= Foursomes =

Type of match in golf

Foursomes, also known as alternate shot, is a pairs playing format in the sport of golf.

Golfers compete in teams of two, using only one ball per team, and taking alternate shots until the hole is completed. Team members take turns in teeing off on each hole, i.e. one player will take the tee shot on odd-numbered holes, and the other on even-numbered holes.

Foursomes is most commonly played as match play, with each hole being won by the team that completes it in the fewest shots. This form of golf is often played in team golf competitions such as the Ryder Cup, Solheim Cup and the Presidents Cup.

Foursomes can also be played in stroke play competitions, with the winners being the team who have taken the fewest strokes to complete a set number of holes.
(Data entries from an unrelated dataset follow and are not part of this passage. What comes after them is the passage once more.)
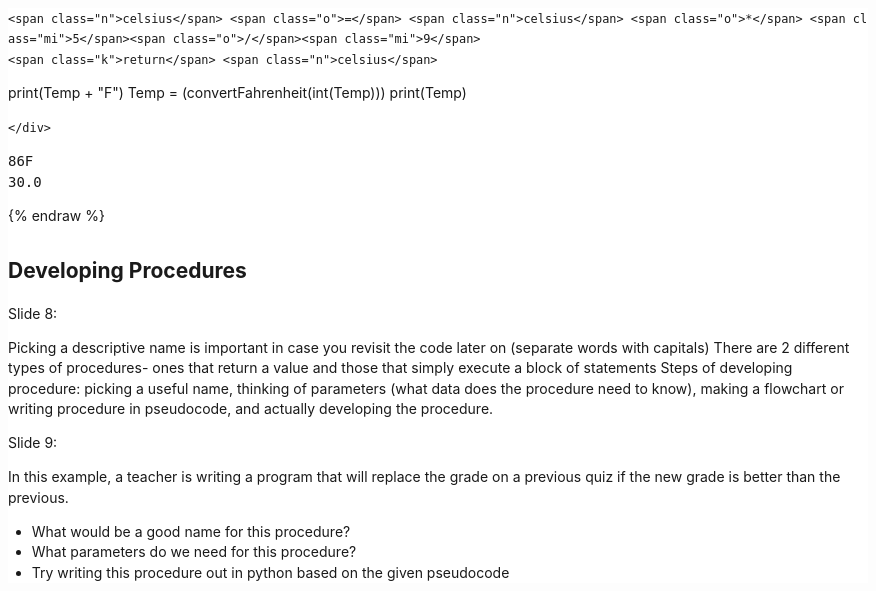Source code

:     <span class="n">celsius</span> <span class="o">=</span> <span class="n">celsius</span> <span class="o">*</span> <span class="mi">5</span><span class="o">/</span><span class="mi">9</span>
    <span class="k">return</span> <span class="n">celsius</span>

<span class="nb">print</span><span class="p">(</span><span class="n">Temp</span> <span class="o">+</span> <span class="s2">&quot;F&quot;</span><span class="p">)</span>
<span class="n">Temp</span> <span class="o">=</span> <span class="p">(</span><span class="n">convertFahrenheit</span><span class="p">(</span><span class="nb">int</span><span class="p">(</span><span class="n">Temp</span><span class="p">)))</span>
<span class="nb">print</span><span class="p">(</span><span class="n">Temp</span><span class="p">)</span>
</pre></div>

    </div>
</div>
</div>

<div class="output_wrapper">
<div class="output">

<div class="output_area">

<div class="output_subarea output_stream output_stdout output_text">
<pre>86F
30.0
</pre>
</div>
</div>

</div>
</div>

</div>
    {% endraw %}

<div class="cell border-box-sizing text_cell rendered"><div class="inner_cell">
<div class="text_cell_render border-box-sizing rendered_html">
<h2 id="Developing-Procedures">Developing Procedures<a class="anchor-link" href="#Developing-Procedures"> </a></h2><p>Slide 8:</p>
<p>Picking a descriptive name is important in case you revisit the code later on (separate words with capitals)
There are 2 different types of procedures- ones that return a value and those that simply execute a block of statements
Steps of developing procedure: picking a useful name, thinking of parameters (what data does the procedure need to know), making a flowchart or writing procedure in pseudocode, and actually developing the procedure.</p>
<p>Slide 9:</p>
<p>In this example, a teacher is writing a program that will replace the grade on a previous quiz if the new grade is better than the previous.</p>
<ul>
<li>What would be a good name for this procedure?</li>
<li>What parameters do we need for this procedure?</li>
<li>Try writing this procedure out in python based on the given pseudocode</li>
</ul>
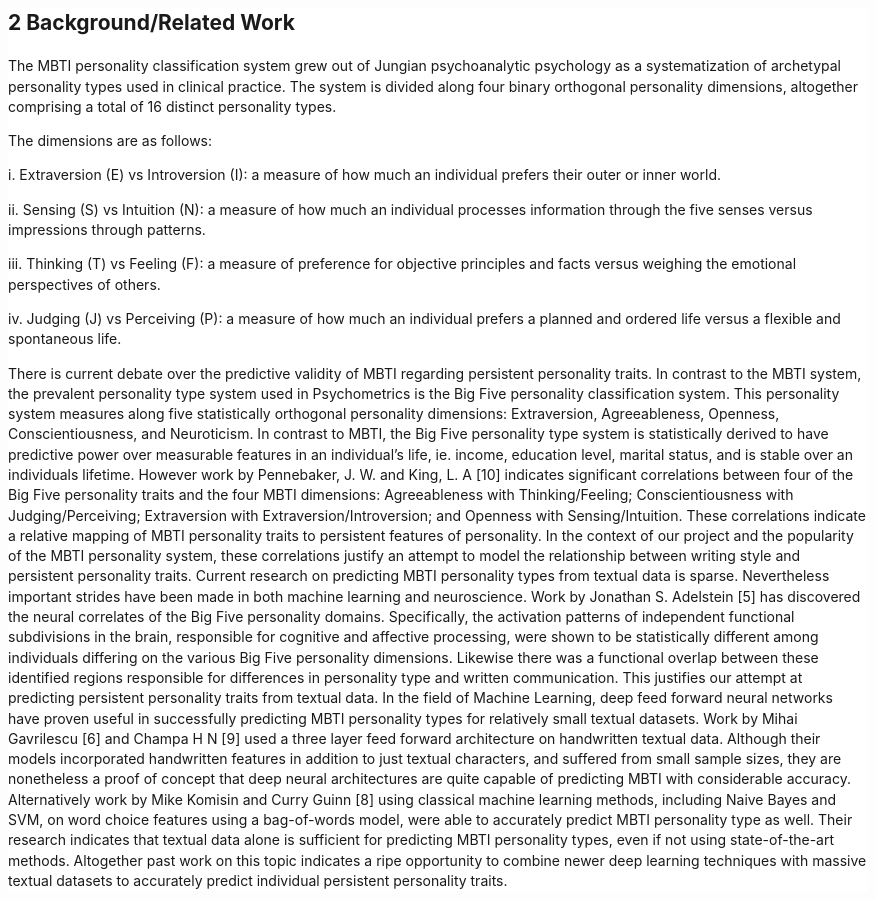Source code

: ## 2 Background/Related Work

The MBTI personality classification system grew out of Jungian psychoanalytic psychology as a systematization of archetypal personality types used in clinical practice. The system is divided along four binary orthogonal personality dimensions, altogether comprising a total of 16 distinct personality types. 

The dimensions are as follows: 

i. Extraversion (E) vs Introversion (I): a measure of how much an individual prefers their outer or inner world. 

ii. Sensing (S) vs Intuition (N): a measure of how much an individual processes information through the five senses versus impressions through patterns. 

iii. Thinking (T) vs Feeling (F): a measure of preference for objective principles and facts versus weighing the emotional perspectives of others. 

iv. Judging (J) vs Perceiving (P): a measure of how much an individual prefers a planned and ordered life versus a flexible and spontaneous life.

There is current debate over the predictive validity of MBTI regarding persistent personality traits. In contrast to the MBTI system, the prevalent personality type system used in Psychometrics is the Big Five personality classification system. This personality system measures along five statistically orthogonal personality dimensions: Extraversion, Agreeableness, Openness, Conscientiousness, and Neuroticism. In contrast to MBTI, the Big Five personality type system is statistically derived to have predictive power over measurable features in an individual’s life, ie. income, education level, marital status, and is stable over an individuals lifetime. However work by Pennebaker, J. W. and King, L. A [10] indicates significant correlations between four of the Big Five personality traits and the four MBTI dimensions: Agreeableness with Thinking/Feeling; Conscientiousness with Judging/Perceiving; Extraversion with Extraversion/Introversion; and Openness with Sensing/Intuition. These correlations indicate a relative mapping of MBTI personality traits to persistent features of personality. In the context of our project and the popularity of the MBTI personality system, these correlations justify an attempt to model the relationship between writing style and persistent personality traits.
Current research on predicting MBTI personality types from textual data is sparse. Nevertheless important strides have been made in both machine learning and neuroscience. Work by Jonathan S. Adelstein [5] has discovered the neural correlates of the Big Five personality domains. Specifically, the activation patterns of independent functional subdivisions in the brain, responsible for cognitive and affective processing, were shown to be statistically different among individuals differing on the various Big Five personality dimensions. Likewise there was a functional overlap between these identified regions responsible for differences in personality type and written communication. This justifies our attempt at predicting persistent personality traits from textual data.
In the field of Machine Learning, deep feed forward neural networks have proven useful in successfully predicting MBTI personality types for relatively small textual datasets. Work by Mihai Gavrilescu [6] and Champa H N [9] used a three layer feed forward architecture on handwritten textual data. Although their models incorporated handwritten features in addition to just textual characters, and suffered from small sample sizes, they are nonetheless a proof of concept that deep neural architectures are quite capable of predicting MBTI with considerable accuracy. Alternatively work by Mike Komisin and Curry Guinn [8] using classical machine learning methods, including Naive Bayes and SVM, on word choice features using a bag-of-words model, were able to accurately predict MBTI personality type as well. Their research indicates that textual data alone is sufficient for predicting MBTI personality types, even if not using state-of-the-art methods. Altogether past work on this topic indicates a ripe opportunity to combine newer deep learning techniques with massive textual datasets to accurately predict individual persistent personality traits.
Since 2000 this format has been used with alternating rounds of four-ball by the World Cup of Golf, and since 2017, again combined with four-ball rounds, by the Zurich Classic on the PGA Tour.

==Variations==
Greensomes, also known as "Scotch foursomes", follows the same format as foursomes except that both players tee off on every hole. The better ball is chosen and alternate strokes are then played to complete the hole. This format is used at the Bass Pro Shops Legends of Golf, where two rounds are played on a par three course; in each round, nine holes are played as greensomes and nine as better ball.
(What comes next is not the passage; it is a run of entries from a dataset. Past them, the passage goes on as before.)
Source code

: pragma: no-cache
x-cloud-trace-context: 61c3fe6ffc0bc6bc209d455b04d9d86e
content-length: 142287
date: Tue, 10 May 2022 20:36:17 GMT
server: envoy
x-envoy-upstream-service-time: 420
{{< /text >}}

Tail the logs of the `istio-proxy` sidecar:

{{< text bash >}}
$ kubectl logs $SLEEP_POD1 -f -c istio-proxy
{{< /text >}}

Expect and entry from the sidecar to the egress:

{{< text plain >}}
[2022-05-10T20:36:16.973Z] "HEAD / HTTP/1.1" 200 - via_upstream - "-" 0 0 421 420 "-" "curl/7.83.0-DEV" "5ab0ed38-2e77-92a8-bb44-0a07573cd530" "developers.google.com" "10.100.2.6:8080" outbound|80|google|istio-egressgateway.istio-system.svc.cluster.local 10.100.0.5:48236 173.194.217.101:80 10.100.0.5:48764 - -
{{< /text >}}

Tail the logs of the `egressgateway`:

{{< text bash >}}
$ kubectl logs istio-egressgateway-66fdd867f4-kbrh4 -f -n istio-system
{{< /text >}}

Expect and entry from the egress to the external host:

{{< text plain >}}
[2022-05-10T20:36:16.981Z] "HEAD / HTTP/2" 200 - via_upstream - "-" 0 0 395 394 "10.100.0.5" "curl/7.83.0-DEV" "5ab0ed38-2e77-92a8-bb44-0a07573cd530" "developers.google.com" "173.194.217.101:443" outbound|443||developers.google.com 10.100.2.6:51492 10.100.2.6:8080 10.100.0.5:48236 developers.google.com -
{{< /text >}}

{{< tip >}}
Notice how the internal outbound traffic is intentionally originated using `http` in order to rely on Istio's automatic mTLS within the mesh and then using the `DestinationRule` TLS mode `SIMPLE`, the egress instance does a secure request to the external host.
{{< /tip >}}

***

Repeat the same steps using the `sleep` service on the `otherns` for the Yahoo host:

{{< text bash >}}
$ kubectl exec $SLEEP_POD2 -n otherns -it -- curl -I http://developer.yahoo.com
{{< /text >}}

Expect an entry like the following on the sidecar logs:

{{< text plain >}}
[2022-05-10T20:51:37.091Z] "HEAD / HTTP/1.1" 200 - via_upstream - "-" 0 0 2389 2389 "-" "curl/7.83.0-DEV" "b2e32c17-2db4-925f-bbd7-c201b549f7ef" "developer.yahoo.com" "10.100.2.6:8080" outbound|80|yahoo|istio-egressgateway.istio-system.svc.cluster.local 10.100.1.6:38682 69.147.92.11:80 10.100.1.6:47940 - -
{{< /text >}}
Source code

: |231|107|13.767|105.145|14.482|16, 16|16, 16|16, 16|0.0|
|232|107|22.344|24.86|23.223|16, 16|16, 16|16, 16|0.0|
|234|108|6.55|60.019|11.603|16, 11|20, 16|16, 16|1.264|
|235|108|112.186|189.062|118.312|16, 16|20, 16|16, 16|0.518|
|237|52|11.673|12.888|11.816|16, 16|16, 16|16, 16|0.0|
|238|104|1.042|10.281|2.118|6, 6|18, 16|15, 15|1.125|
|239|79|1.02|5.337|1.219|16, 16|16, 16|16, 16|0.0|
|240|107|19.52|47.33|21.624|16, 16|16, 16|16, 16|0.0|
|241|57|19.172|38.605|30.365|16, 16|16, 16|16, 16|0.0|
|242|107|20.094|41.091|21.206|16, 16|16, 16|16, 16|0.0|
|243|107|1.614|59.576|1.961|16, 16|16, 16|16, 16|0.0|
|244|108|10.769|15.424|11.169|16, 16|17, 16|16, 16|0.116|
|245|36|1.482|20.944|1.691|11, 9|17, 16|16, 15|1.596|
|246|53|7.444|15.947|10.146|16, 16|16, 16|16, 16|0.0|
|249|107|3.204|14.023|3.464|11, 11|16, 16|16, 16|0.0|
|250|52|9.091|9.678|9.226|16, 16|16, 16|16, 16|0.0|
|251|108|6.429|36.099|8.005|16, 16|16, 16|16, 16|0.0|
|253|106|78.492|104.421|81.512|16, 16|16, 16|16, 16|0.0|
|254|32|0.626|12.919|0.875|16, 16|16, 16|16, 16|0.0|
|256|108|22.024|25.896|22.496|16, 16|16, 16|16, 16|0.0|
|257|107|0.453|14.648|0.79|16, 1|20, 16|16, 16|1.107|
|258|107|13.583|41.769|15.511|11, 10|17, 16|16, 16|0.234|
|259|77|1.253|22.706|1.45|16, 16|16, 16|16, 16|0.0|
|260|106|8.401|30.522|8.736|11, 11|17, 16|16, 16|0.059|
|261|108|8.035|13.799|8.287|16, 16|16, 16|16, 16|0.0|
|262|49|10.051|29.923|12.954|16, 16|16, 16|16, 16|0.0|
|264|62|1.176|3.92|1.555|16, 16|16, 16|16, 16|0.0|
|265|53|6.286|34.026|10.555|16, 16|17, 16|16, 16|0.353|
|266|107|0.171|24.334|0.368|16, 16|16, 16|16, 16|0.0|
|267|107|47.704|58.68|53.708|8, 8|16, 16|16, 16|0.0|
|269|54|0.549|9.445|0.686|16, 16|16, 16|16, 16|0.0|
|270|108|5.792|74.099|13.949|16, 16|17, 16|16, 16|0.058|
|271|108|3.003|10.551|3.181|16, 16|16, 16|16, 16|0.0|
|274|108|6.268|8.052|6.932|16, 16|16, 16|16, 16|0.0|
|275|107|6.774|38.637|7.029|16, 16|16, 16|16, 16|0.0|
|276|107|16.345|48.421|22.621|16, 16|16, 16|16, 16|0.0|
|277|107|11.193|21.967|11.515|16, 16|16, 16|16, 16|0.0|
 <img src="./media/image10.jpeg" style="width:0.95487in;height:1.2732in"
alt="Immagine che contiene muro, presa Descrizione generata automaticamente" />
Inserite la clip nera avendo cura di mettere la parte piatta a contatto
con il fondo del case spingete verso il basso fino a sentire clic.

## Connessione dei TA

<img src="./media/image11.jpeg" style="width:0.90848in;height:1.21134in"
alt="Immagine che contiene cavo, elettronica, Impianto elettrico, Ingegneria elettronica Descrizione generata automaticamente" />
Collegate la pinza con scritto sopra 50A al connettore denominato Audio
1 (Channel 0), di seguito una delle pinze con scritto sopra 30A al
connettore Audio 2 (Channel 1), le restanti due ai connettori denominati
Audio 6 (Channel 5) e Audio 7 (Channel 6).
Bloodsomes, or gruesomes, follows the same format as greensomes except the opposition pairing choose which ball is played.
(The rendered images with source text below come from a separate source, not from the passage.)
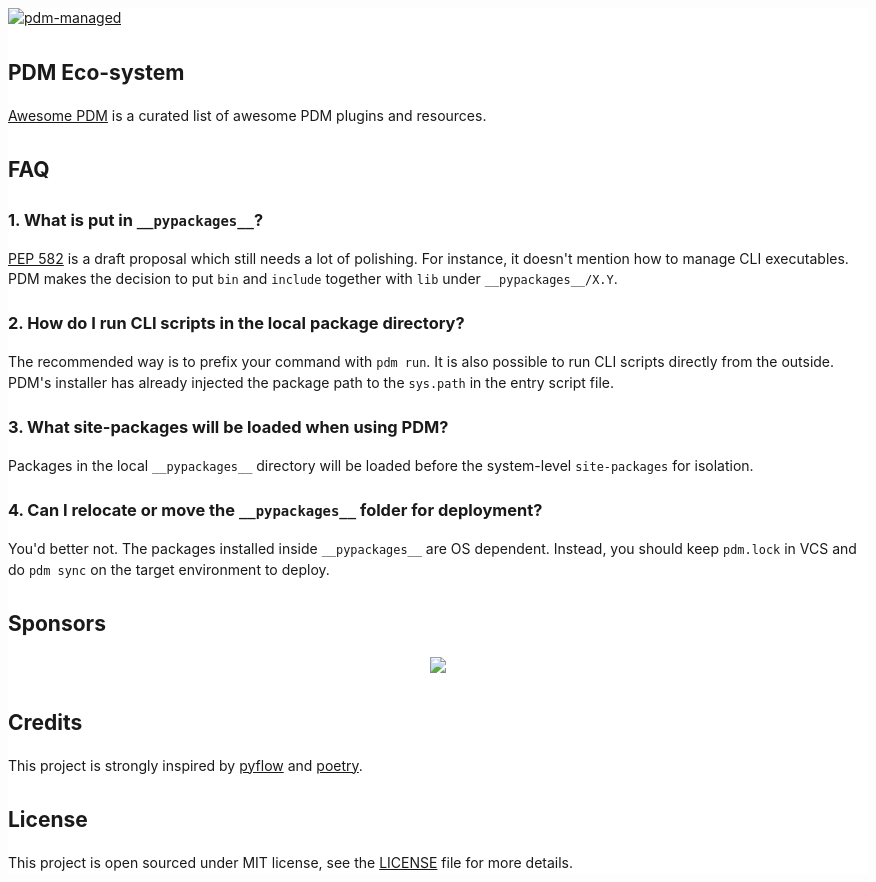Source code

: [![pdm-managed](https://img.shields.io/badge/pdm-managed-blueviolet)](https://pdm.fming.dev)

## PDM Eco-system

[Awesome PDM](https://github.com/pdm-project/awesome-pdm) is a curated list of awesome PDM plugins and resources.

## FAQ

### 1. What is put in `__pypackages__`?

[PEP 582] is a draft proposal which still needs a lot of polishing. For instance, it doesn't mention how to manage
CLI executables. PDM makes the decision to put `bin` and `include` together with `lib` under `__pypackages__/X.Y`.

### 2. How do I run CLI scripts in the local package directory?

The recommended way is to prefix your command with `pdm run`. It is also possible to run CLI scripts directly from
the outside. PDM's installer has already injected the package path to the `sys.path` in the entry script file.

### 3. What site-packages will be loaded when using PDM?

Packages in the local `__pypackages__` directory will be loaded before the system-level `site-packages` for isolation.

### 4. Can I relocate or move the `__pypackages__` folder for deployment?

You'd better not. The packages installed inside `__pypackages__` are OS dependent. Instead, you should keep `pdm.lock`
in VCS and do `pdm sync` on the target environment to deploy.

## Sponsors

<p align="center">
    <a href="https://cdn.jsdelivr.net/gh/pdm-project/sponsors/sponsors.svg">
        <img src="https://cdn.jsdelivr.net/gh/pdm-project/sponsors/sponsors.svg"/>
    </a>
</p>

## Credits

This project is strongly inspired by [pyflow] and [poetry].

[pyflow]: https://github.com/David-OConnor/pyflow
[poetry]: https://github.com/python-poetry/poetry

## License

This project is open sourced under MIT license, see the [LICENSE](LICENSE) file for more details.


[pep 517]: https://www.python.org/dev/peps/pep-0517
[pep 582]: https://www.python.org/dev/peps/pep-0582
[pep 621]: https://www.python.org/dev/peps/pep-0621
[pnpm]: https://pnpm.io/motivation#saving-disk-space-and-boosting-installation-speed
Chapman, also known as Pinehurst or American foursomes, is a combination of alternate shot and fourball. The pair each play a ball from the tee, play their partner's ball for the second shot, before selecting which ball to complete the hole with. The players then take alternate strokes, with the next (third) being played by the player who hit the chosen ball from the tee. It is named after American amateur golfer Dick Chapman, who collaborated with the USGA in devising the system.